La jeune Bleue tourna la tête vers elle et Lisbeï lui sourit, en se disant une fois de plus qu’elle devrait demander à Kélys de lui montrer comment elle s’y prenait pour projeter ses émotions. Mais Fraine sembla percevoir sa sincérité car elle lui sourit aussi, les yeux brillants. Puis son sourire s’effaça, laissant place à une expression pensive, un peu mélancolique : « Et toi, Lisbeï ? »

N’y a-t-il jamais eu personne, n’y aura-t-il jamais personne ? Lisbeï entendait bien ce que voulait dire Fraine. Mais que lui répondre ? S’il devait y avoir quelqu’une un jour, elle l’ignorait ; et, non, il n’y avait jamais eu personne – depuis Tula, mais elle ne voulait pas parler de Tula. Était-ce mal d’avoir préféré la solitude à une affection à demi sincère ? De n’avoir pas voulu se servir d’une autre uniquement pour le plaisir ? Fraine en aurait sûrement souffert bien davantage que d’une indifférence innocente.

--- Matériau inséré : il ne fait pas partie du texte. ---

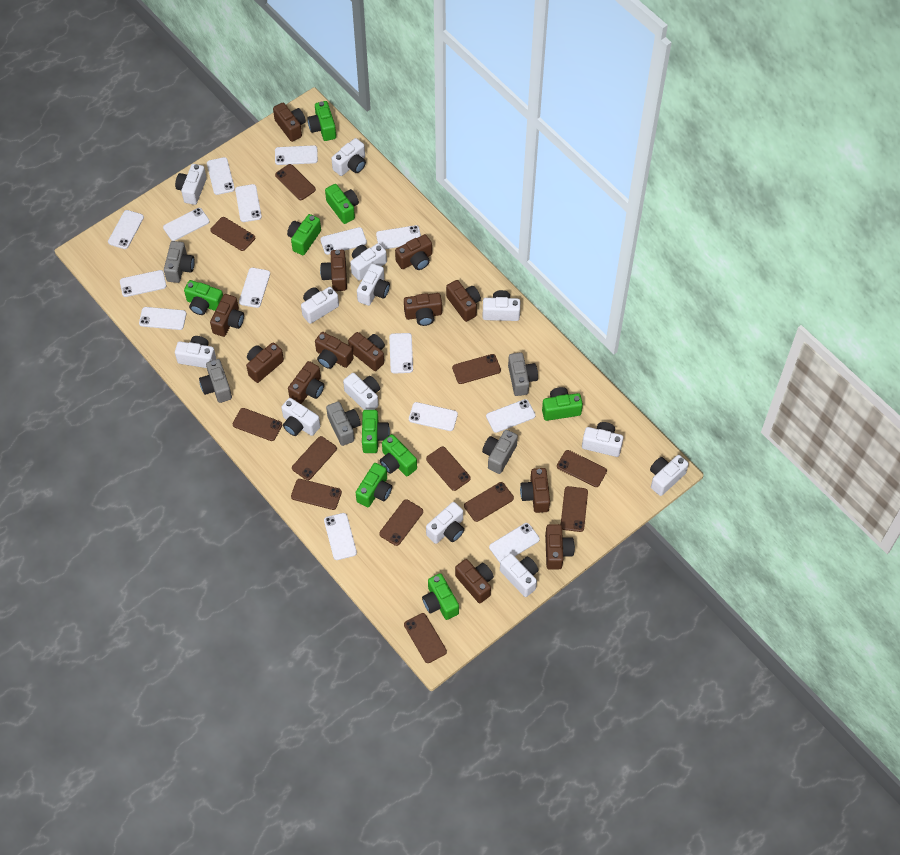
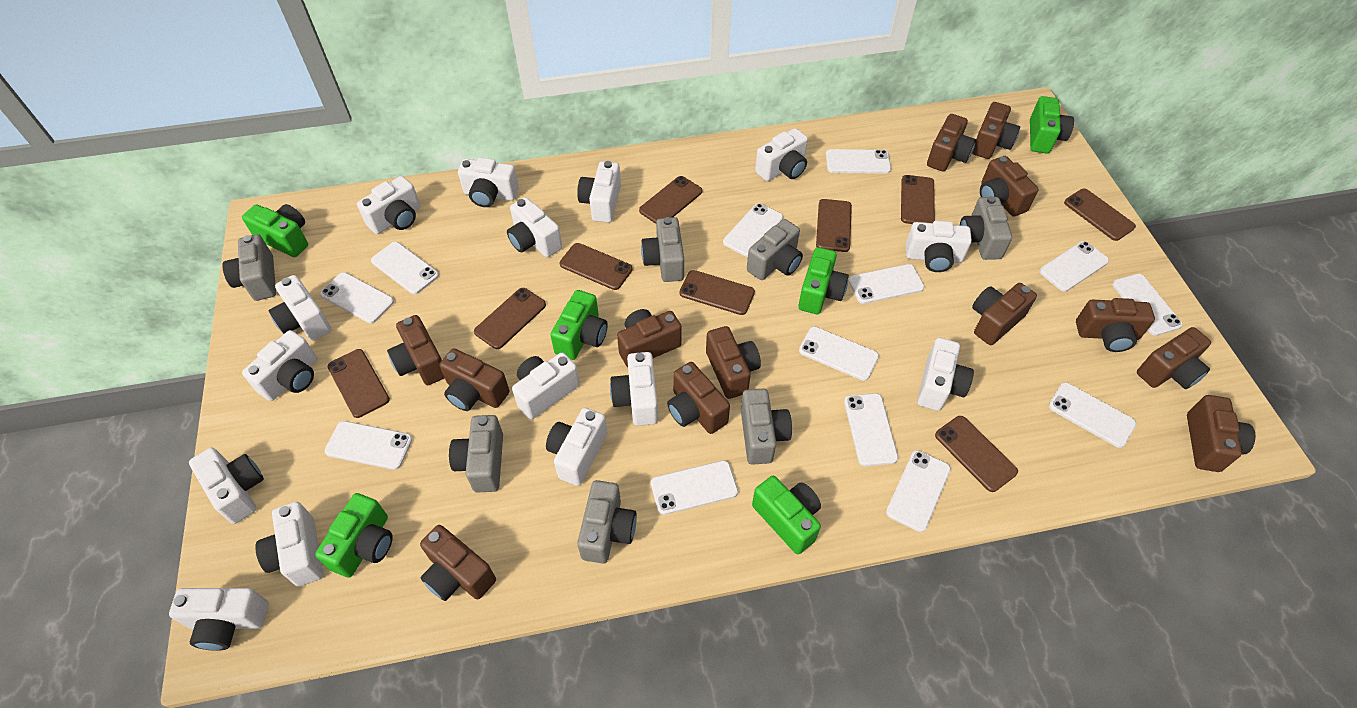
brown phone: 12 -> 9
green camera: 9 -> 6
grey camera: 5 -> 7
white camera: 13 -> 15
white phone: 15 -> 13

Innocente, vraiment ? écrivit Lisbeï en levant un sourcil dubitatif, ce soir-là. Ni plus ni moins innocente sans doute qu’avec Dougall, décida-t-elle au bout d’un moment. Certainement moins innocente qu’avec Dougall, ajouta-t-elle en se relisant. Mais ce n’était pas la même chose, et puis Fraine était de celles qui survivent, comme elle le lui fit savoir au bord de la Garèsche quand Lisbeï, incapable de répondre vraiment, lui dit, « je suis désolée », ce qui lui semblait vraiment sans rapport avec sa question. Fraine en avait vu un, sans doute, puisqu’elle lui avait touché la main en disant : « Mais je suis là. ». Ou bien elle voulait dire : « Je t’aime quand même, je resterai quand même ton amie. » Ou peu importe ce qu’elle avait voulu dire, Lisbeï avait senti son affection, sa solidité, et elle avait soudain eu la gorge serrée, reconnaissance, honte, « je ne le mérite pas » – comme elle le murmura, se surprenant elle-même. Et Fraine avait presque eu l’intonation d’Ysande : « Ce n’est pas seulement à toi de décider ce que tu mérites ou non. »

Elles restèrent silencieuses après cela, les yeux sur la rivière, dans une paix enfin partagée. Leurs pensées avaient suivi des voies bien différentes car Fraine sortit du silence en disant d’une voix rêveuse : « Ce devait être bien, d’une certaine façon, avant le Déclin, quand les hommes étaient aussi nombreux que les femmes. Tout le monde n’avait pas besoin d’être inséminée, elles devaient pouvoir choisir de ne pas faire d’enfantes si elles le voulaient, puisqu’il y en avait toujours assez pour garder les Lignées en bonne santé. Et ce devait être pareil pour les hommes : ceux qui voulaient rester entre eux devaient pouvoir le faire aussi sans problème… »

Un peu étonnée, Lisbeï examina néanmoins par réflexe le passé que peignait Fraine. Et ceux qui voulaient être avec des femmes le pouvaient aussi ? « Sans doute », dit Fraine. Mais elle n’avait pas pensé assez loin : cela n’impliquait pas forcément que des femmes, elles, voulaient être avec des hommes de cette façon-là ! Ou alors des Mères ? Non, il n’y avait pas eu de Mères en ce temps-là. Puis une autre idée se brancha sur celle-ci, prit soudain toute la place : Puisque c’est parfois plus dur apparemment pour un Mâle de la Mère, après, quand il est devenu Bleu, y a-t-il des Mères… qui finissent par vouloir des hommes, quand elles ne Dansent plus directement avec eux à la Célébration, quand elles ne sont plus la Mère ? Est-ce qu’on peut désirer des hommes ? Pour le plaisir ? Logiquement, oui. Pourquoi pas ? Logiquement, l’autre côté doit être possible. On peut même pousser la logique à l’absurde et imaginer des Mères malheureuses de voir partir un Mâle en particulier. Des Mères devenues Bleues partant à la recherche non d’une Bleue particulière, comme dans Ludivine de Kergoët pour Parsia et Nylla, mais d’un Bleu particulier ?

De toute évidence, il y avait différentes sortes de « Et pourquoi pas ? » Celui-ci était trop du ressort de la pure exigence logique pour emporter l’adhésion, du moins celle de Lisbeï. À la rêverie de Fraine elle riposta, raisonnable : « C’est un peu risqué d’imaginer à partir de nous ce qui se faisait avant le Déclin, tu ne crois pas ? » Et Fraine avait évidemment reconnu qu’elle avait raison.

Lisbeï penserait à cette conversation quand elle déchiffrerait les amours tragiques de La Princesse de Clèves, si incompréhensiblement prise entre ses deux hommes. Mais ce serait bien plus tard, quand le choc des romans de Belmont aurait commencé à s’émousser pour elle, sinon pour le reste du Pays des Mères.